**Excerpted text**.

⁂

That only works for so long.  Eventually some of those guys wash out.  Pitchers break, or become ineffective.  Moderately-talented hitters bump up against their ceiling, then start to regress.
We don't have the draftpicks of the Rays - we're gonna get what should be one slam-dunk player and hopefully another Top 50 guy with our 2nd draftpick.  We've nearly tapped out the upper minors once Ackley gets here. 
It took the Rays most of forever to get relevant.  The Brewers still have yet to manage relevancy, and that was WITH Zduriencik pumping an All-star a year onto the roster.
He's got to get the free-agent part fixed, or we're gonna hurt.  This is Year Three of the overhaul, and I like what we've got in our rotation, for the most part, a couple of bullpen arms (but none of the journeymen), Smoak and Ackley.  The lineup is a death knell and the bullpen is in disorder.
Can't fix all that internally.  We need functional reinforcements at some point.  And if Jack can't find em, he's not gonna be around to see Smoak and Ackley and Pineda become All-Stars.
Fingers crossed that the lightbulb goes on (or already has), because I really, REALLY want Jack to succeed.  Cust and Olivo are certainly not washouts yet - FAR too early to hit the panic button.  The nervous button and I are becoming pretty familiar with each other, though...
~G

9

Despite the stunning influx from the minors.  Well, one other year at 83-79, to be precise.
...........

⁂

**Dataset**.
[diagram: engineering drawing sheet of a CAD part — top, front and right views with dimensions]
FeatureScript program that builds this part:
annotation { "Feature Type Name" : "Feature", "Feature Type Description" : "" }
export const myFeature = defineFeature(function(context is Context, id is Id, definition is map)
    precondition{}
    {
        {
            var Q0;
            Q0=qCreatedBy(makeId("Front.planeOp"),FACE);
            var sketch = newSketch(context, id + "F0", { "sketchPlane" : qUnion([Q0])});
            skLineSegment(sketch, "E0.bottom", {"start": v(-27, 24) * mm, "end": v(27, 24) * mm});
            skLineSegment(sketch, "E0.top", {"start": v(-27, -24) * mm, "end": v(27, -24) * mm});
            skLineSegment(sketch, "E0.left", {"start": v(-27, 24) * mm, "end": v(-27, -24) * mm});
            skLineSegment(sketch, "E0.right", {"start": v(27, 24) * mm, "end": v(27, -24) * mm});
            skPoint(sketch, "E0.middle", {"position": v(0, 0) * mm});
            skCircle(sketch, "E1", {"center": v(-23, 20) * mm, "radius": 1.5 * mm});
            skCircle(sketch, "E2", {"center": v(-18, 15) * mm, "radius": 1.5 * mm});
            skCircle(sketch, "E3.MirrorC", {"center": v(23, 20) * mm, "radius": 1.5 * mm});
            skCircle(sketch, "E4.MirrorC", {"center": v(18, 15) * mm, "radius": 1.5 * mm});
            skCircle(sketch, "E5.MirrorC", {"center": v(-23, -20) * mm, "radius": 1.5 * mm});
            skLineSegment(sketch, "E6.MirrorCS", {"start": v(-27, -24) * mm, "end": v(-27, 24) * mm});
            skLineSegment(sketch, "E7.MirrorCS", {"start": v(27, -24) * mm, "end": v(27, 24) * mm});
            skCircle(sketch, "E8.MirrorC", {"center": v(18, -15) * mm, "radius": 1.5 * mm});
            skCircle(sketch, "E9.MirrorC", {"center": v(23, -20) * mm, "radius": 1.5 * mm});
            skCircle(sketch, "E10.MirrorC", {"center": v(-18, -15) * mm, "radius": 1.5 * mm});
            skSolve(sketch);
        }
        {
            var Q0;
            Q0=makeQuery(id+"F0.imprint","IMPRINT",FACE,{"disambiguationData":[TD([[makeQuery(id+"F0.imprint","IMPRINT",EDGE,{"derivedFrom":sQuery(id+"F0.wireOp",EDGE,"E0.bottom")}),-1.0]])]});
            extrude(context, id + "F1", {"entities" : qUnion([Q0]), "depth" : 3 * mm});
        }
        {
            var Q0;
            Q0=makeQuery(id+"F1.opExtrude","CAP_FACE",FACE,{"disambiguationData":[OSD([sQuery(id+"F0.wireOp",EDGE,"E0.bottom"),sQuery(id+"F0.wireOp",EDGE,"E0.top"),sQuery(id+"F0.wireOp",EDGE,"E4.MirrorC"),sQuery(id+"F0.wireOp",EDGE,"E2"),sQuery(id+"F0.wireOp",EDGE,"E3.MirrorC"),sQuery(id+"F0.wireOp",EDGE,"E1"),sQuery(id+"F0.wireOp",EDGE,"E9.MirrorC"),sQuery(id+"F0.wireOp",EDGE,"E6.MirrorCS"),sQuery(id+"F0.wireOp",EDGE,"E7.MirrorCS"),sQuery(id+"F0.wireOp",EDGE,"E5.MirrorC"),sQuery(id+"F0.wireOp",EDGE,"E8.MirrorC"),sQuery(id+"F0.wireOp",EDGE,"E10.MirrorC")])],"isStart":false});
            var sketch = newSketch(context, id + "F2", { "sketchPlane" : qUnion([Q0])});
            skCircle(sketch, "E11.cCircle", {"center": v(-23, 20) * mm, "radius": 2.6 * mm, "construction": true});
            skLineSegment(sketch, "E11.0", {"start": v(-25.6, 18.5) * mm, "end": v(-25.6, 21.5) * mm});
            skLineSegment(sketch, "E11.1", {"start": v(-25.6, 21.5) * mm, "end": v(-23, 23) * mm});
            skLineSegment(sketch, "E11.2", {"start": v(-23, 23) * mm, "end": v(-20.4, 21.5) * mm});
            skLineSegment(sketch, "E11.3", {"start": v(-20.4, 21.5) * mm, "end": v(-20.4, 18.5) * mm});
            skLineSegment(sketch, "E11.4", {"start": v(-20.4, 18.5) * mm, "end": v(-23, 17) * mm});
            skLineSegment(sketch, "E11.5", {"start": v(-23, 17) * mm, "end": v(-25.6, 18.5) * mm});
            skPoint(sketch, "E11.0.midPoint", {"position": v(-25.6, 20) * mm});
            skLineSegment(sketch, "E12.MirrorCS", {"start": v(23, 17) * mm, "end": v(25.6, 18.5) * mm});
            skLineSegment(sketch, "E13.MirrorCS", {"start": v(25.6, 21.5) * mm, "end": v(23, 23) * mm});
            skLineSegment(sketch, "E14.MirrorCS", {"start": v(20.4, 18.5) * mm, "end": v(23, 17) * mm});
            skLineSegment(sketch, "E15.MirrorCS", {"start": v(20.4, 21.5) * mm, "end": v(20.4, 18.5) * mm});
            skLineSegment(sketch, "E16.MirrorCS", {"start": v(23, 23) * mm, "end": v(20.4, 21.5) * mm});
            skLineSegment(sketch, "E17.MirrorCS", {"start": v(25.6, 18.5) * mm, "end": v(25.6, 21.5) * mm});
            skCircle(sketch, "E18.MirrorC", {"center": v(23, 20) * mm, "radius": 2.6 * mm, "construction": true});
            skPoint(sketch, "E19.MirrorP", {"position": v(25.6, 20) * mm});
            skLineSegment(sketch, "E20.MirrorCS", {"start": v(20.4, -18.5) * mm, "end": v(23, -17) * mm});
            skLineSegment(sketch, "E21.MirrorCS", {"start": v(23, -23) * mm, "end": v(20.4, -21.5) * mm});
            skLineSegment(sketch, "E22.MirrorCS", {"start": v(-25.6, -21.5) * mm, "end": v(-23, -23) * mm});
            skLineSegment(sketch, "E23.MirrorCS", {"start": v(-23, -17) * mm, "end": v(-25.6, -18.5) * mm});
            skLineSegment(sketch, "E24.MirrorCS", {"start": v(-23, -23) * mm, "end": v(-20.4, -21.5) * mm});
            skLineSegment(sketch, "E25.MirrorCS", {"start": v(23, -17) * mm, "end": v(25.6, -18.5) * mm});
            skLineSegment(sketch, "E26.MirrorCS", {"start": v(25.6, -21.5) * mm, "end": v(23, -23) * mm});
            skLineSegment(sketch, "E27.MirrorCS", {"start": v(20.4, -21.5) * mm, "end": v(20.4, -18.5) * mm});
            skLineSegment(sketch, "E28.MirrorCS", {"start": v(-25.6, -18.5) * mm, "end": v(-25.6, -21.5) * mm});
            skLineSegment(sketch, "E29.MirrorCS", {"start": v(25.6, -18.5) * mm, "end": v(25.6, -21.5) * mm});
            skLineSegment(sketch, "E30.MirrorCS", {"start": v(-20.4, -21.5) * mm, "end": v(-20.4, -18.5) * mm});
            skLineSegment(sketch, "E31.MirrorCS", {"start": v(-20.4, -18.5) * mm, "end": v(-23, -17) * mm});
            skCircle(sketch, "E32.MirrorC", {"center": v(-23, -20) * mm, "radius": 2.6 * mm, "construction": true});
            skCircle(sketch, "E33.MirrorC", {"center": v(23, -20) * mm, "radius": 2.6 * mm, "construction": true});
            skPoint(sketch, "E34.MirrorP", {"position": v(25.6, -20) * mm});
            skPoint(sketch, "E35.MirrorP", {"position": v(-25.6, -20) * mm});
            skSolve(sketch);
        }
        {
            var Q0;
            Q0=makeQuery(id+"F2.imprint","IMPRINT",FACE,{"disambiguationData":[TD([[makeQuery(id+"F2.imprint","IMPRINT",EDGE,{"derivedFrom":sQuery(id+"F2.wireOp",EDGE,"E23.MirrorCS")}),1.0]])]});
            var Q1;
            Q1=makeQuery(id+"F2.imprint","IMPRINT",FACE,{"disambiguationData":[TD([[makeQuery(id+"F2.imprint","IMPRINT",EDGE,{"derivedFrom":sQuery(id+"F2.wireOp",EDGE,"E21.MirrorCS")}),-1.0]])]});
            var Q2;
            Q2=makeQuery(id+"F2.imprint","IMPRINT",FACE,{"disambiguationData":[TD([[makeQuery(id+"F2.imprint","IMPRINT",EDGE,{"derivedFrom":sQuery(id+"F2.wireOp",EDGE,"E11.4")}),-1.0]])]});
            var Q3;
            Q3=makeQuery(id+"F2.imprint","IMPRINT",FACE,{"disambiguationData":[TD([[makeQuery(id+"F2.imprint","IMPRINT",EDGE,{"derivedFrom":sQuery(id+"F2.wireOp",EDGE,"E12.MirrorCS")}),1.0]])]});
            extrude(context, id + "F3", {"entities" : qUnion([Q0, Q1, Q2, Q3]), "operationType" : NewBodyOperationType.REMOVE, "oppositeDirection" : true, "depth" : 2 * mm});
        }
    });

⁂

**Work item A**. From the baseball excerpt, extract everything from "Fingers crossed that" down to "each other, though...".
**Work item B**.
Answer these questions from the baseball excerpt:
(i) Which team does the writer say took "most of forever to get relevant"?
(ii) Which year of the overhaul does the writer say this is?
(iii) Which two players does the writer call "certainly not washouts yet"?
The listing is separate material and has no connection to the baseball excerpt.

**Exercise solution A**.
Fingers crossed that the lightbulb goes on (or already has), because I really, REALLY want Jack to succeed.  Cust and Olivo are certainly not washouts yet - FAR too early to hit the panic button.  The nervous button and I are becoming pretty familiar with each other, though...

**Exercise solution B**.
(i) The Rays.
(ii) Year Three.
(iii) Cust and Olivo.